What would Lady Mardale have thought now? What, perhaps, was she thinking now, if the dead have any knowledge of the living? Tears ran down Charlotte's cheeks, and she raised her veil to dry them. Now her thoughts turned to her mother. She too would be bitterly wounded. She recalled her mother's delight when she had told her that Alfred had proposed to her. “This makes up for everything,” she had said. Now she was robbing her of this consolation. But to fail her mother was not, she felt, quite so terrible as to fail Lady Mardale, because Lady Mardale was so good, while Mamma, after all, though she loved Alfred and the Mardales, might have been consoled by any son-in-law with a peerage. Charlotte's greatest sin in deserting Alfred would be, in Lady Hadlow's eyes, the throwing away of her title; nothing could be more immoral than that.

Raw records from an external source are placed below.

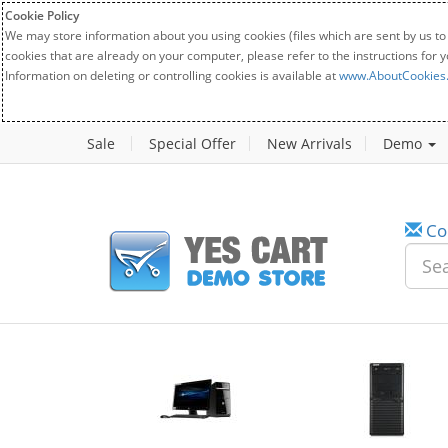
Cookie Policy
We may store information about you using cookies (files which are sent by us to
cookies that are already on your computer, please refer to the instructions for 
Information on deleting or controlling cookies is available at
www.AboutCookies
Sale
Special Offer
New Arrivals
Demo
Co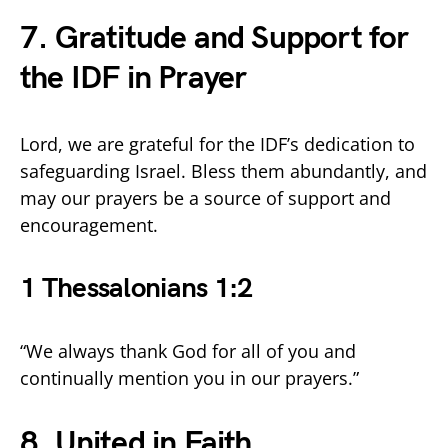
7. Gratitude and Support for
the IDF in Prayer
Lord, we are grateful for the IDF’s dedication to
safeguarding Israel. Bless them abundantly, and
may our prayers be a source of support and
encouragement.
1 Thessalonians 1:2
“We always thank God for all of you and
continually mention you in our prayers.”
8. United in Faith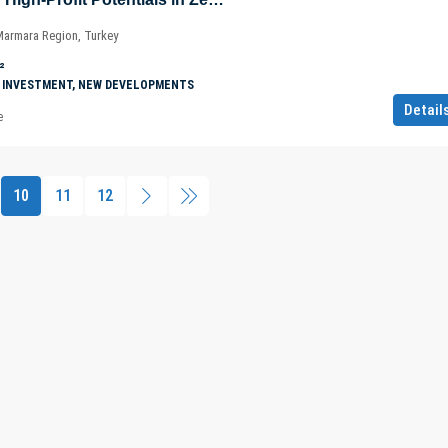
 Marmara Region, Turkey
²
 INVESTMENT, NEW DEVELOPMENTS
Detail
e
10
11
12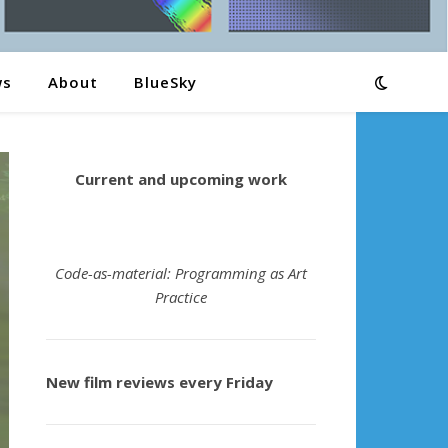
ws
About
BlueSky
Current and upcoming work
Code-as-material: Programming as Art
Practice
New film reviews every Friday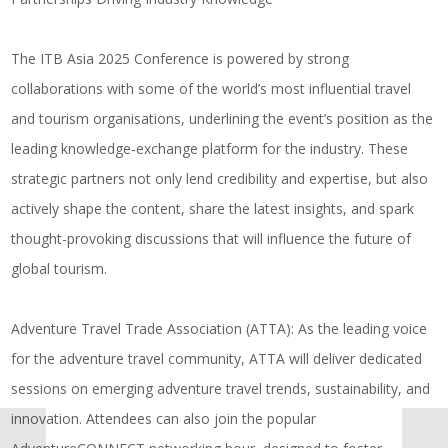
The ITB Asia 2025 Conference is powered by strong
collaborations with some of the world’s most influential travel
and tourism organisations, underlining the event’s position as the
leading knowledge-exchange platform for the industry. These
strategic partners not only lend credibility and expertise, but also
actively shape the content, share the latest insights, and spark
thought-provoking discussions that will influence the future of
global tourism.
Adventure Travel Trade Association (ATTA)
: As the leading voice
for the adventure travel community, ATTA will deliver dedicated
sessions on emerging adventure travel trends, sustainability, and
innovation. Attendees can also join the popular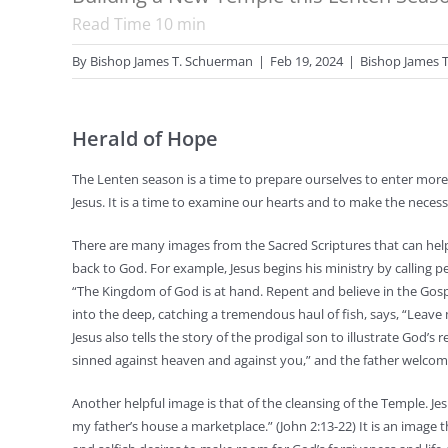
Read Time
10
min
By
Bishop James T. Schuerman
|
Feb 19, 2024
|
Bishop James 
Herald of Hope
The Lenten season is a time to prepare ourselves to enter more 
Jesus. It is a time to examine our hearts and to make the nece
There are many images from the Sacred Scriptures that can help
back to God. For example, Jesus begins his ministry by calling 
“The Kingdom of God is at hand. Repent and believe in the Gospel
into the deep, catching a tremendous haul of fish, says, “Leave m
Jesus also tells the story of the prodigal son to illustrate God’
sinned against heaven and against you,” and the father welcom
Another helpful image is that of the cleansing of the Temple. 
my father’s house a marketplace.” (John 2:13-22) It is an image t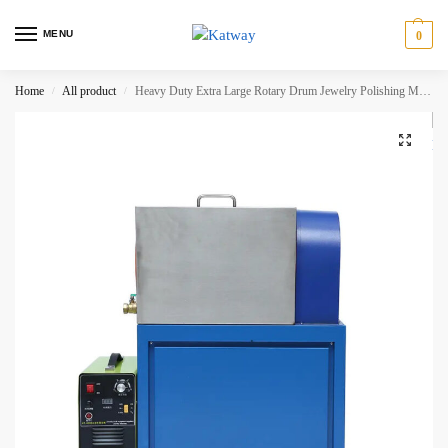
MENU
0
Home
All product
Heavy Duty Extra Large Rotary Drum Jewelry Polishing Machine, HH-KT4200A
/
/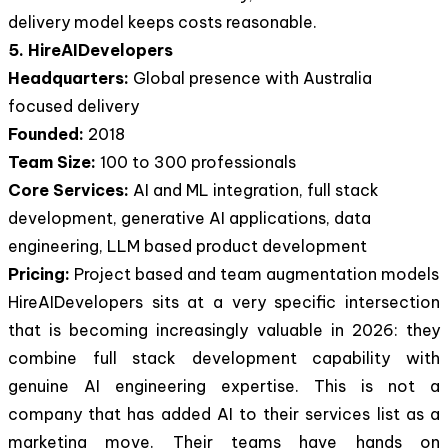
delivery model keeps costs reasonable.
5. HireAIDevelopers
Headquarters:
Global presence with Australia
focused delivery
Founded:
2018
Team Size:
100 to 300 professionals
Core Services:
AI and ML integration, full stack
development, generative AI applications, data
engineering, LLM based product development
Pricing:
Project based and team augmentation models
HireAIDevelopers sits at a very specific intersection
that is becoming increasingly valuable in 2026: they
combine full stack development capability with
genuine AI engineering expertise. This is not a
company that has added AI to their services list as a
marketing move. Their teams have hands on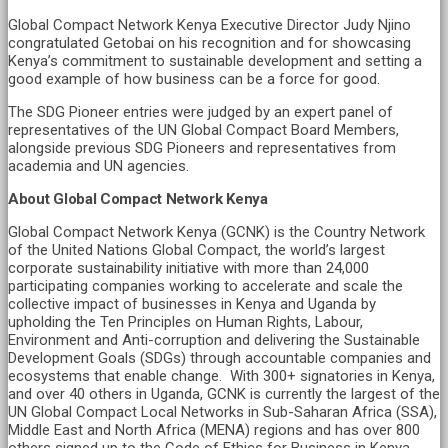
Global Compact Network Kenya Executive Director Judy Njino
congratulated Getobai on his recognition and for showcasing
Kenya’s commitment to sustainable development and setting a
good example of how business can be a force for good.
The SDG Pioneer entries were judged by an expert panel of
representatives of the UN Global Compact Board Members,
alongside previous SDG Pioneers and representatives from
academia and UN agencies.
About Global Compact Network Kenya
Global Compact Network Kenya (GCNK) is the Country Network
of the United Nations Global Compact, the world’s largest
corporate sustainability initiative with more than 24,000
participating companies working to accelerate and scale the
collective impact of businesses in Kenya and Uganda by
upholding the Ten Principles on Human Rights, Labour,
Environment and Anti-corruption and delivering the Sustainable
Development Goals (SDGs) through accountable companies and
ecosystems that enable change. With 300+ signatories in Kenya,
and over 40 others in Uganda, GCNK is currently the largest of the
UN Global Compact Local Networks in Sub-Saharan Africa (SSA),
Middle East and North Africa (MENA) regions and has over 800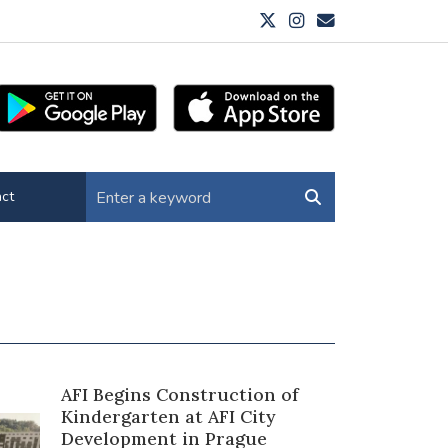
ct
AFI Begins Construction of
Kindergarten at AFI City
Development in Prague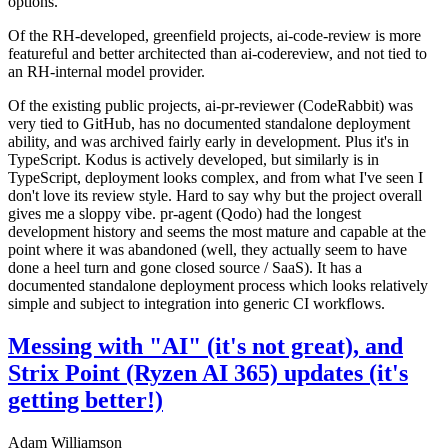
options.
Of the RH-developed, greenfield projects, ai-code-review is more
featureful and better architected than ai-codereview, and not tied to
an RH-internal model provider.
Of the existing public projects, ai-pr-reviewer (CodeRabbit) was
very tied to GitHub, has no documented standalone deployment
ability, and was archived fairly early in development. Plus it's in
TypeScript. Kodus is actively developed, but similarly is in
TypeScript, deployment looks complex, and from what I've seen I
don't love its review style. Hard to say why but the project overall
gives me a sloppy vibe. pr-agent (Qodo) had the longest
development history and seems the most mature and capable at the
point where it was abandoned (well, they actually seem to have
done a heel turn and gone closed source / SaaS). It has a
documented standalone deployment process which looks relatively
simple and subject to integration into generic CI workflows.
Messing with "AI" (it's not great), and
Strix Point (Ryzen AI 365) updates (it's
getting better!)
Adam Williamson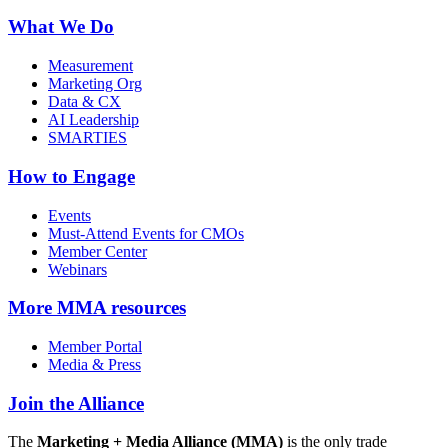
What We Do
Measurement
Marketing Org
Data & CX
AI Leadership
SMARTIES
How to Engage
Events
Must-Attend Events for CMOs
Member Center
Webinars
More
MMA resources
Member Portal
Media & Press
Join the Alliance
The
Marketing + Media Alliance (MMA)
is the only trade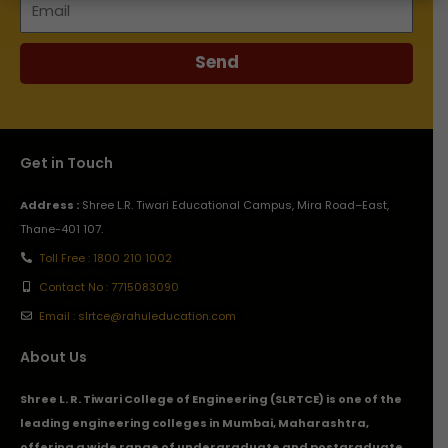
Send
Get in Touch
Address :
Shree L.R. Tiwari Educational Campus, Mira Road–East,
Thane-401 107.
Toll Free : 1800 210 1002
Contact No : 7715083090
Email : slrtce@rahuleducation.com
About Us
Shree L. R. Tiwari College of Engineering (SLRTCE) is one of the
leading engineering colleges in Mumbai, Maharashtra,
offering a wide range of undergraduate and postgraduate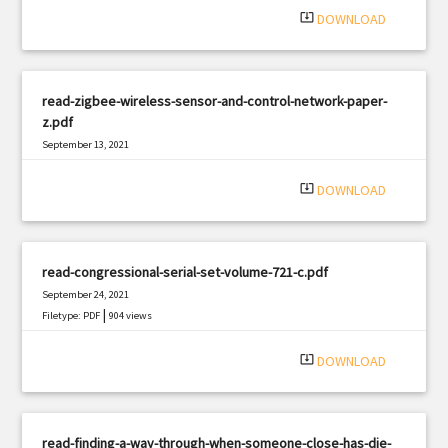
system_update_alt
DOWNLOAD
read-zigbee-wireless-sensor-and-control-network-paper-
z.pdf
September 13, 2021
|
Filetype: PDF
1145 views
system_update_alt
DOWNLOAD
read-congressional-serial-set-volume-721-c.pdf
September 24, 2021
|
Filetype: PDF
904 views
system_update_alt
DOWNLOAD
read-finding-a-way-through-when-someone-close-has-die-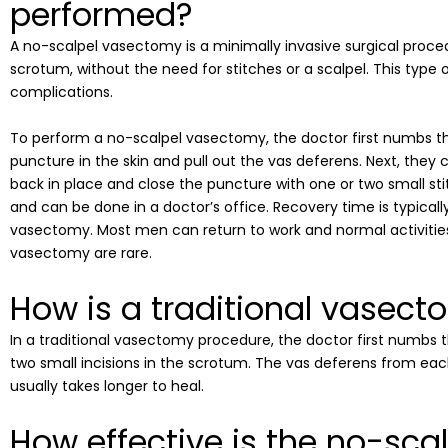
performed?
A no-scalpel vasectomy is a minimally invasive surgical proce
scrotum, without the need for stitches or a scalpel. This type 
complications.
To perform a no-scalpel vasectomy, the doctor first numbs th
puncture in the skin and pull out the vas deferens. Next, they cu
back in place and close the puncture with one or two small sti
and can be done in a doctor’s office. Recovery time is typicall
vasectomy. Most men can return to work and normal activities
vasectomy are rare.
How is a traditional vasec
In a traditional vasectomy procedure, the doctor first numbs t
two small incisions in the scrotum. The vas deferens from each
usually takes longer to heal.
How effective is the no-sc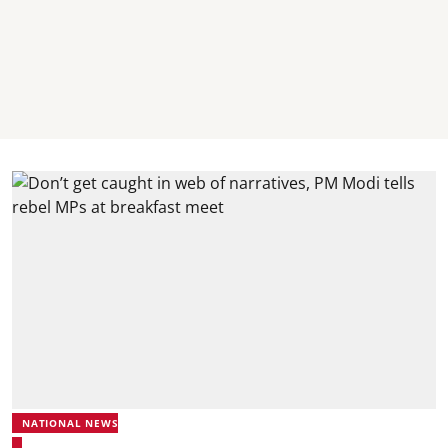
NATIONAL NEWS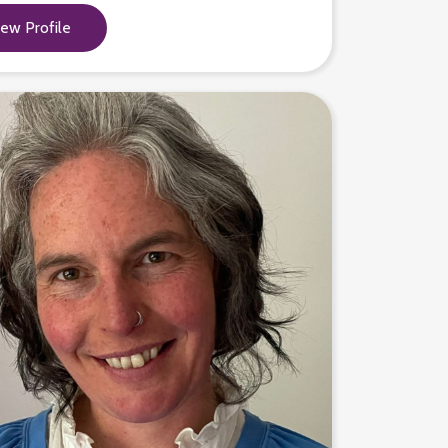
iew Profile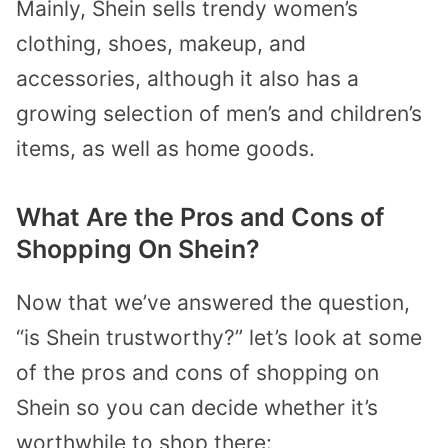
Mainly, Shein sells trendy women’s
clothing, shoes, makeup, and
accessories, although it also has a
growing selection of men’s and children’s
items, as well as home goods.
What Are the Pros and Cons of
Shopping On Shein?
Now that we’ve answered the question,
“is Shein trustworthy?” let’s look at some
of the pros and cons of shopping on
Shein so you can decide whether it’s
worthwhile to shop there: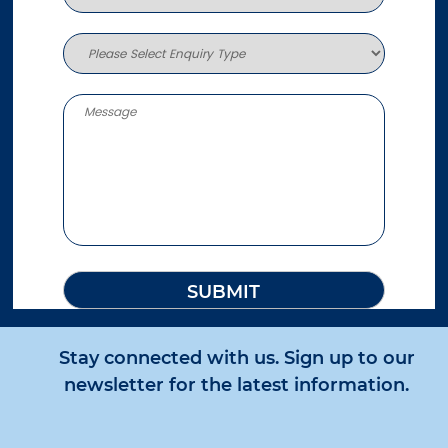
More info
795.7 km
Directions
Sunshine Coast
30-32 Fishermans Road
Kuluin QLD 4558
Australia
More info
821.5 km
Directions
Roma
1/73 Beaumont Drive
Roma QLD 4455
Australia
Stay connected with us. Sign up to our
More info
newsletter for the latest information.
843 km
Directions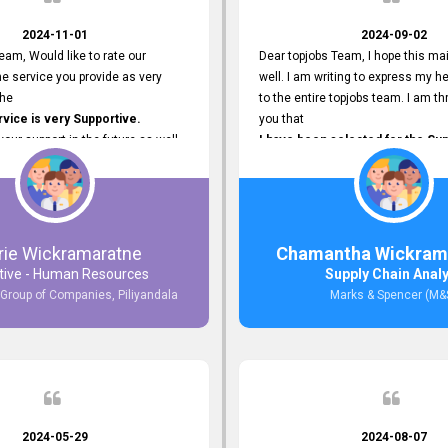
2024-11-01
2024-09-02
eam, Would like to rate our
Dear topjobs Team, I hope this mai
e service you provide as very
well. I am writing to express my he
The
to the entire topjobs team. I am thr
ice is very Supportive.
you that
 your support in the future as well.
I have been selected for the Sup
Analyst position at Marks & Spe
that was published on your site. Y
Platform has been Instrumental 
me with this fantastic opportunity
and I am truly grateful for the
rie Wickramaratne
Chamantha Wickram
Support and Services that topjo
tive - Human Resources
Supply Chain Anal
Thank you once again for your
 Group of Companies, Piliyandala
Marks & Spencer (M&
Invaluable Assistance.
2024-05-29
2024-08-07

Then Charlotte thought of Maurice, and immediately right and wrong, justice and injustice, were swallowed up in the burning certainty of her love. To have denied that love, to have been afraid to face these griefs and heart-searchings for the sake of that supreme call, would have seemed a greater sin that all the others. She longed to lay her head on his breast and lose at once all sense of the troubles which were tormenting her. What utter consolation it was to think of him and call up the vision of him—the gold of his hair and the blue of his eyes burning in the fresh colour of his face. He seemed to her the most beautiful creature she had ever seen, ever even imagined. Soon she would be with him—in two hours, perhaps—and then she would be safe from this exhausting conflict of thoughts and feelings. If only she could fall asleep till that moment arrived! She was tired, and it seemed to her that the effort that would be required to change trains at Wilmore and to cope with the arrival in London, the drive from Paddington to the Grosvenor Hotel, the enquiries to be made there, would be too much for her. What was she to do with her luggage? Should she take it to the Grosvenor with her or leave it in the cloak-room at Paddington? That question seemed to her, in her highly wrought state, of an insuperable complexity.